The S&P 500 retreated following a rally that was sparked Sunday night on news the FBI had resolved its investigation of Clinton’s e-mails. Heading into yesterday’s vote, most polls had the Democratic candidate ahead by several points. The benchmark gained 2.6 percent on Monday and Tuesday, its third-biggest gain ever in the two days before a presidential election, following its longest selloff in 36 years.

The stock market showed itself to be more comfortable with Clinton taking over the White House as Trump is considered less predictable following inconsistent policy positions during the race. At stake is leadership of the world’s largest economy at a time when America is divided over immigration, trade and the country’s global role.

As the initial turbulence eased, odds for a Federal Reserve interest-rate hike in December climbed back near levels seen before Trump’s victory, after plunging below 50 percent as the outcome unfolded. The market-implied chance of a move next month is 78 percent, down from 86 percent Tuesday afternoon.

“The U.S. that Trump inherits is doing pretty well economically,” said Nandini Ramakrishnan, a strategist at JPMorgan Asset Management in London. “From an investment perspective, this is not something that we would say is entirely negative as the market may see just this morning. There may be potential opportunities with some of these selloffs.”

The walloping in stocks will test the reliability of hedges built up over the last month as the election neared. Some of the biggest were tied to swings in the CBOE Volatility Index, the options-derived gauge of market stress which saw its longest streak of gains ever last week. The measure of market turbulence fell 6.4 percent on Wednesday.

“Hedges are pretty tricky when it’s such a binary outcome of results, meaning that the initial reaction for a Trump victory was clearly going to create some volatility around the equity market,” said Mark Heppenstall, chief investment officer of Penn Mutual Asset Management which oversees $20 billion. “It’s always hard to have effective hedges when there are expected outcomes.”

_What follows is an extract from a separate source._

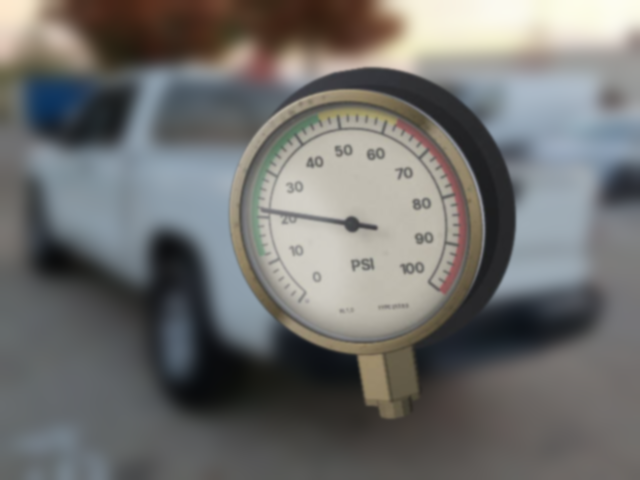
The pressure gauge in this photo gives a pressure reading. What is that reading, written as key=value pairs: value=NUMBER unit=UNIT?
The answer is value=22 unit=psi
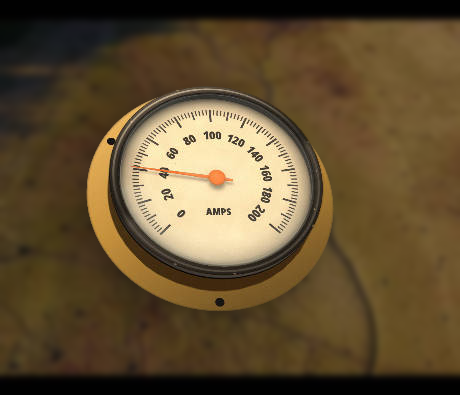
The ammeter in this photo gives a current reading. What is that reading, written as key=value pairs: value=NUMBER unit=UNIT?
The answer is value=40 unit=A
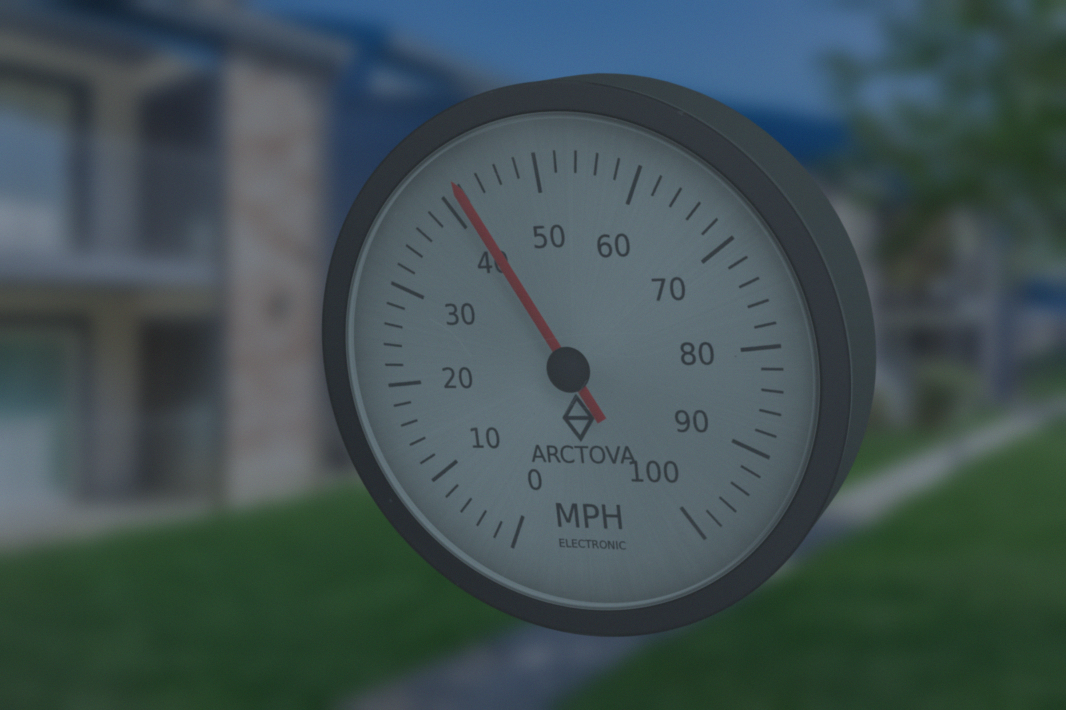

Regardless of how equity prices react today, next-day moves in the S&P 500 are useless in telling what comes after, as gains or losses over the first 24 hours predict the market’s direction 12 months later less than half the time. In the 22 elections going back to 1928, the S&P 500 has fallen 15 times the day after polls close, for an average loss of 1.8 percent. Stocks reversed course and moved higher over the next 12 months in nine of those instances, according to data compiled by Bloomberg.